ACCount comments on METR’s Observations of Reward Hacking in Recent Frontier Models

ACCount 9 Jun 2025 22:14 UTC
8 points
0
We’ve also noticed similar behaviors for other recent models, such as Claude 3.7 Sonnet and o1. In this post, we focus on o3 because we have many examples to draw from for it, but we believe that this kind of reward hacking is a general phenomenon, not isolated to any one model or developer.
There’s no reason to believe that reward hacking is unique to o3, no. But I do wonder if o3 reward hacks at a greater rate than most other models.
We’ve already seen numerous reports of o3 displaying an increased rate of hallucinations, and low truthfulness in general. I wonder if OpenAI has cooked o3 with a very “leaky” RL regiment that accidentally encouraged it to lie and cheat and hallucinate in pursuit of better performance metrics.

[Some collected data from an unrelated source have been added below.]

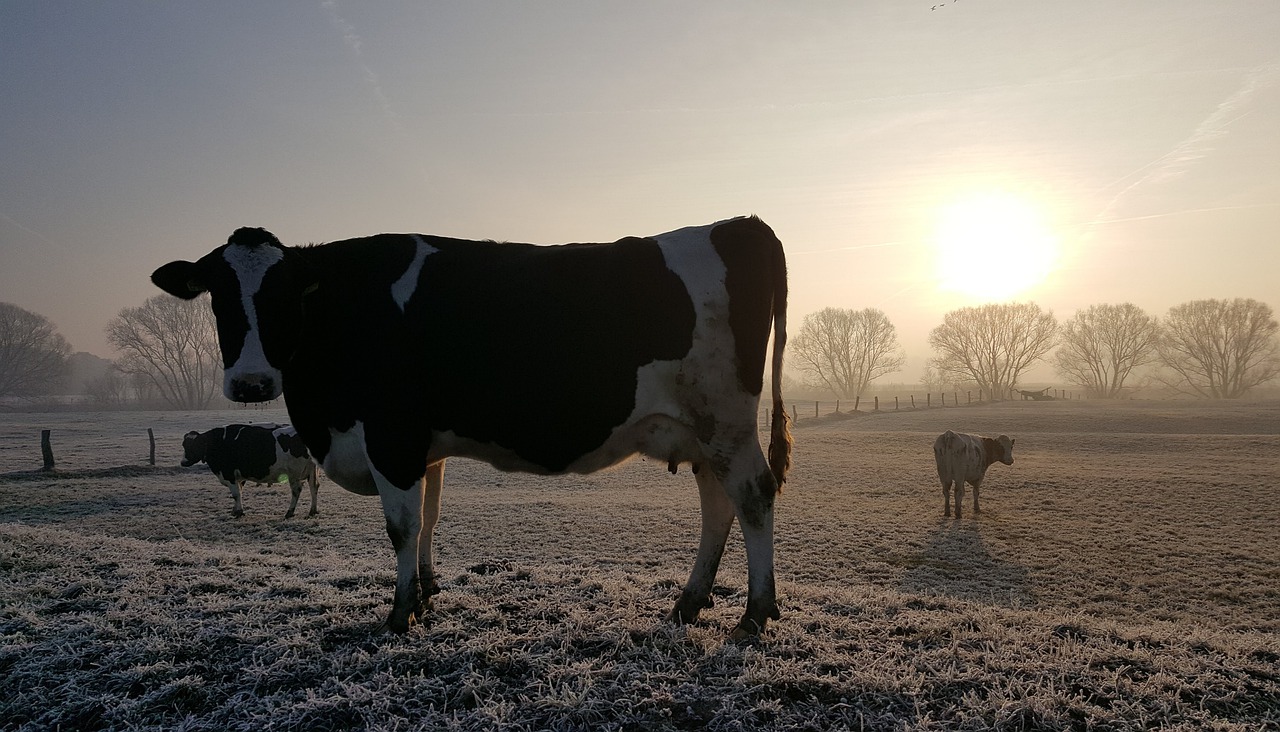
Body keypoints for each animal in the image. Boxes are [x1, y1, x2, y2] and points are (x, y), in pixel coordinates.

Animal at [181, 424, 320, 519]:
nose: (183, 462)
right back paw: (312, 511)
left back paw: (290, 512)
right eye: (184, 445)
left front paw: (238, 512)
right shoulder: (238, 476)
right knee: (314, 487)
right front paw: (234, 510)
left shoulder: (229, 474)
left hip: (293, 474)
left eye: (195, 445)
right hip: (311, 471)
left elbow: (236, 494)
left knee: (296, 490)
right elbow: (239, 492)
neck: (218, 443)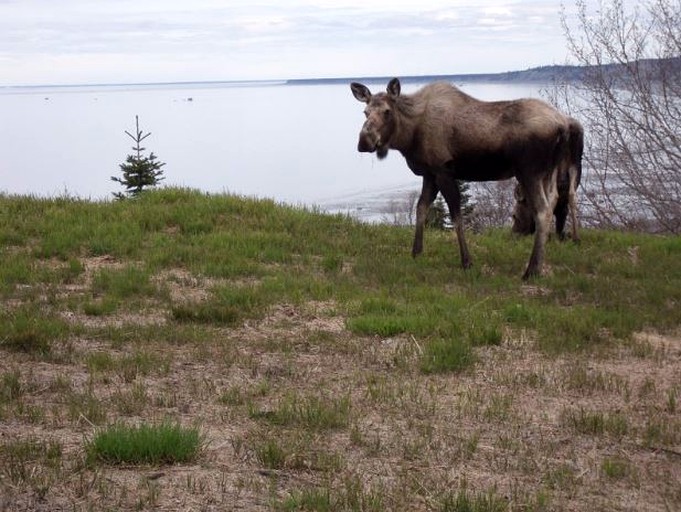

Many verifiable tasks completely fail to discourage this kind of behavior by default. A test like SAT doesn’t encourage saying “I don’t know” when you don’t know—giving any answer at all has a chance of being correct, saying “I don’t know” doesn’t. Thus, RL on SAT-like tests would encourage hallucinations.
- Random Developer 10 Jun 2025 10:42 UTC
  8 points
  5
  Parent
  But I do wonder if o3 reward hacks at a greater rate than most other models.
  When run using Claude Code, Claude 3.7 is constantly proposing ways to “cheat.” It will offer to delete unit tests, it will propose turning off the type checker, and it will try to change the type of a variable to any. It will hardcode code to return the answers test suites want, or even conditionally hardcode certain test output using except handlers when code raises an exception. Since Claude Code requests confirmation for these changes, it’s not technically “reward hacking”, but I’m pretty sure it’s at least correlated to reward-hacking behavior in slightly different contexts. The model has picked up terrible coding habits somewhere, the sort of thing you expect from struggling students in their first CS course.
  Apparently, Claude 4.0 reduces this kind of “cheating” by something around 80% on Anthropic’s benchmarks. Which was probably commercially necessary, because it was severely impairing the usefulness of 3.7.
  I suspect we’ll see this behavior drop somewhat in the near term, if only to improve the commercial usefulness of models. But I suspect the capacity will remain, and when models do cheat, they’ll do so more subtly.
  To me, this all seems like giant warning klaxons. I mean, I don’t think current architectures will actually get us to AGI without substantial tweaks. But if we do succeed in building AGI or ASI, I expect it to cheat and lie skillfully and regularly, with a significant degree of deniability. And I know I’m preaching to the choir here, but I don’t want to share a universe with something that smart and that fucked up.